Since the time of flight (t) is the same for both components, we can use the formulas of motion to relate the distances traveled in the horizontal and vertical directions.

Horizontal Distance:
The horizontal distance (d) can be calculated using the equation:
d = Vx * t
where Vx is the horizontal component of the velocity.

Vertical Distance:
The vertical distance (h) can be calculated using the equation:
h = Vy * t - (0.5 * g * t^2)
where g is the acceleration due to gravity (approximately 9.8 m/s^2).

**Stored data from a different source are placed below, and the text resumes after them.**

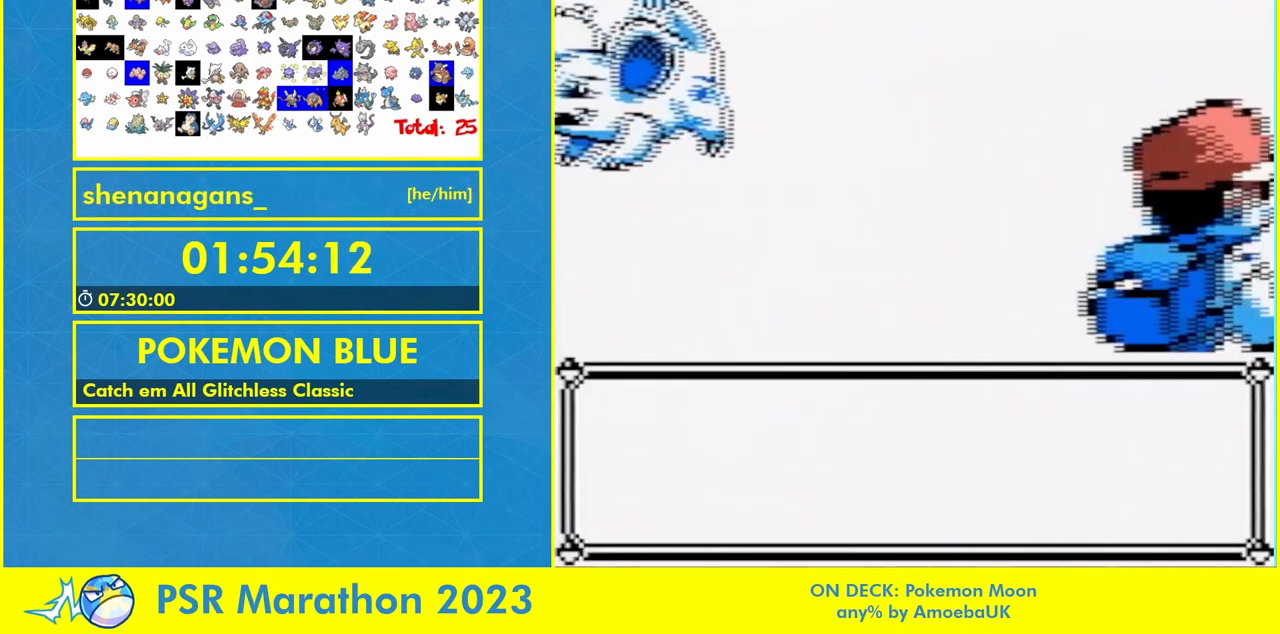
Gameplay with a controller (Nintendo layout); each line is a JSON object with the inputs held at the frame after it. "events" lists button and stick changes between this image and that frame as [ms after this image, input, new state], when the widget could be followed in between. Not read: A B DPAD_DOWN L1 L3 R1 R3 SELECT START.
{"buttons": [], "events": []}
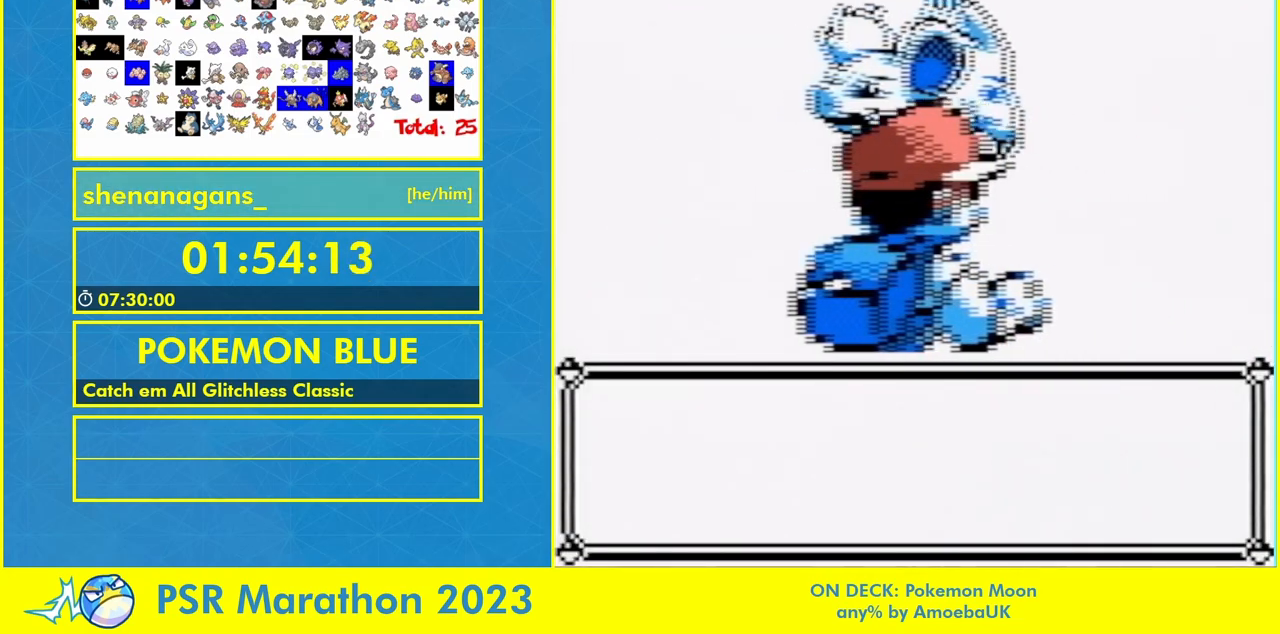
{"buttons": [], "events": []}
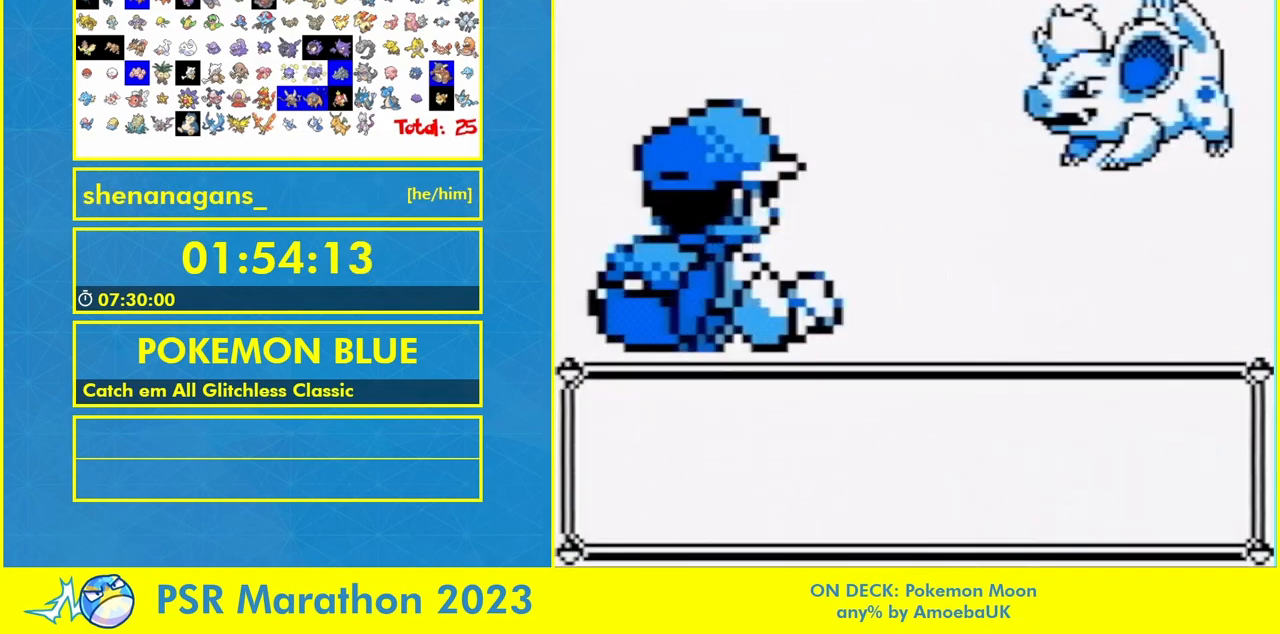
{"buttons": [], "events": []}
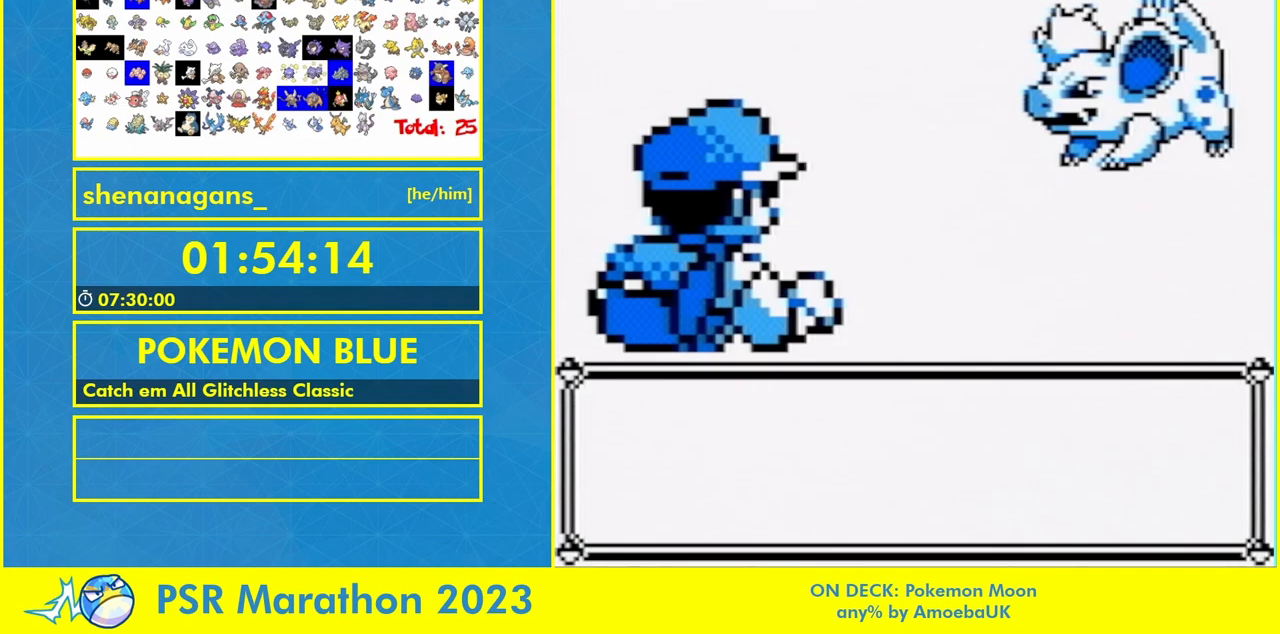
{"buttons": [], "events": []}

Now we can solve for the initial velocity (V) by equating the horizontal and vertical distances to their given values:

For horizontal motion: d = 4.4 m
For vertical motion: h = 1.1 m

By substituting the equations for horizontal and vertical distances into the formulas for Vx and Vy, we can eliminate the variable t:

Vx * (d / Vx) = Vy * (h / Vy) - (0.5 * g * (h / Vy)^2)

Simplifying the equation gives:
d = h - (0.5 * g * (h / Vy)^2)

Now we can substitute the known values into the equation and solve for V:

4.4 = 1.1 - (0.5 * 9.8 * (1.1 / V * sin(45°))^2)

By rearranging and simplifying the equation, we can solve for V:

V^2 = (4.4 - 1.1) / (0.5 * 9.8 * (1.1 / sin(45°))^2)

V^2 = 3.3 / (0.5 * 9.8 * (1.1 / (sqrt(2)/2))^2)

V^2 = 3.3 / (0.5 * 9.8 * (1.1 / 0.7071)^2)

Solving for V gives:

V = sqrt( (3.3 * 2) / (0.5 * 9.8 * 1.1^2 * 0.7071^2) )

V ≈ 8.1 m/s

Therefore, the required initial speed for the basketball to reach the hoop is approximately 8.1 m/s.